1. Payment must be made in cash in full within 30 days from the billing date or no later than 14 days from the billing date with a 2% discount. If the order total is more, then 1/3 of the total price must be paid when the order is placed,
1/3 prior to shipment, and the remainder 30 days later.

2. If the payment deadline is exceeded, then normal bank credit costs are calculated as default interest from the date the payment is due
if further default damage is claimed.

3. If the Customer falls into arrears and a bill of exchange is protested, the Customer shall transfer ownership of goods, or else recovery proceedings shall be initiated against him/her, meaning that all payments, included those not yet due, shall be due immediately.
4. We reserve the right to deliver to unknown Customers in Germany solely upon receipt of an advance payment or cash on delivery. We will deliver to unknown Customers abroad only if we receive an irrevocable letter of credit or against advance payment of the billing amount.
5. Our invoice number must be stated for every payment.

V. Shipment and storage risk

1. Every shipment from our office is made fully at the Customer’s own risk and expense. This also applies in cases
of force majeure and other unavoidable events or interventions.

2. Unless otherwise agreed, we will select the appropriate mode of shipment and insure the shipment for the total invoice cost from our office to the place of delivery. Items stored on an intermediate basis are insured for 30 days only. The Customer must provide information on any damage
or items lacking in writing upon receipt of delivery.

3. Sample consignments and consignments of commissioned goods are delivered and stored at the Customer’s own risk. Unless otherwise agreed in individual cases, it is agreed subject to further notice that the Customer has agreed to purchase the item delivered if he/she has not returned it no later than 3 months after the invoice date. The item will then be due for payment without further deadlines. Any depreciation or return costs shall be
charged to the Customer.

VI. Delivery dates

1. Delivery dates are not binding. A lack of raw materials, operational disruptions or any other
unforeseen circumstances release us temporarily or permanently from delivery obligations.
VII. Images, special designs, drawings etc.

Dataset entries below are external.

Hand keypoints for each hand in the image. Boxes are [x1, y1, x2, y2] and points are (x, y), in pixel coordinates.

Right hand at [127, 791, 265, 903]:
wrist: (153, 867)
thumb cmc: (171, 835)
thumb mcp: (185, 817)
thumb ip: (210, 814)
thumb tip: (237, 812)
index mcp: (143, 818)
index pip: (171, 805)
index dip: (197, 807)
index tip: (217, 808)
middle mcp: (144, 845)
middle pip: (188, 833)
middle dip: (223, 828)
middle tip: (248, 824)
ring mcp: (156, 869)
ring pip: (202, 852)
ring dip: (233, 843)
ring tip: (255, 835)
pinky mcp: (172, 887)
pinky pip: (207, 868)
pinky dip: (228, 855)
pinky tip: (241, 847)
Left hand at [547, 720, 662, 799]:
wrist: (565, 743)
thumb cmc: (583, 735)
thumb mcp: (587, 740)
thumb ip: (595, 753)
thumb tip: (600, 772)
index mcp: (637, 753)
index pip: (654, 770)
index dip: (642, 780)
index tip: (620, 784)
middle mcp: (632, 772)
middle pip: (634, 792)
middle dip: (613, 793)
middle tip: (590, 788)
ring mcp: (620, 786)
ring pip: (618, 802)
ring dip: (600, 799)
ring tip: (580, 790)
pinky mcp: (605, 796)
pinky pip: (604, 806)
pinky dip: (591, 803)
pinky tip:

1. Images, measurements and weights are not binding. The recipient shall receive drawings and sales documents on the express condition that he/she does not pass these materials on to third parties or competing companies (see § 832 of the German Civil Code [BGB]). Drawings that form part of offers must be returned immediatelyif the order has not been placed with us.

VIII. Retention of title

1. We shall retain title to the delivered goods so long as the Customer still owes us payments from the business relationship. The Customer is entitled to use the goods once the transaction has been completed properly.

2. If the Customer sells delivered goods, or goods made therefrom, to which we have title or joint title, or if the Customer installs or processes these goods with a third party as a result of a contract for work or a service contract, then the payments that the Customer owes to his/her contractual partner must be transferred to us up to the amount of our purchase price claim against the buyer or, if applicable, to the amount of our co-ownership share in the goods sold or used

3. The Customer is obliged to notify us immediately of any third-party interference with our property. As long as the Customer still owes us payments, he/she may neither pawn nor transfer ownership of these goods, nor may he/she use them illicitly. The Customer must take all necessary precautions and actions to protect and
preserve our property.

IX. Place of performance and jurisdiction

1. The place of performance and the jurisdiction is Göttingen, unless otherwise stated in legislation
The headquarters of the company are located in Rosdorf. Court of registration: Gö HRA 3754. Tax no. 20/201/03588.

2. Relationships founded on the contract are governed by German law.

X. German Federal Data Protection Act

1. We hereby inform you that we store business partner data ourselves or with third parties to the extent that is necessary for business purposes and permissible under the German Federal Data Protection Act.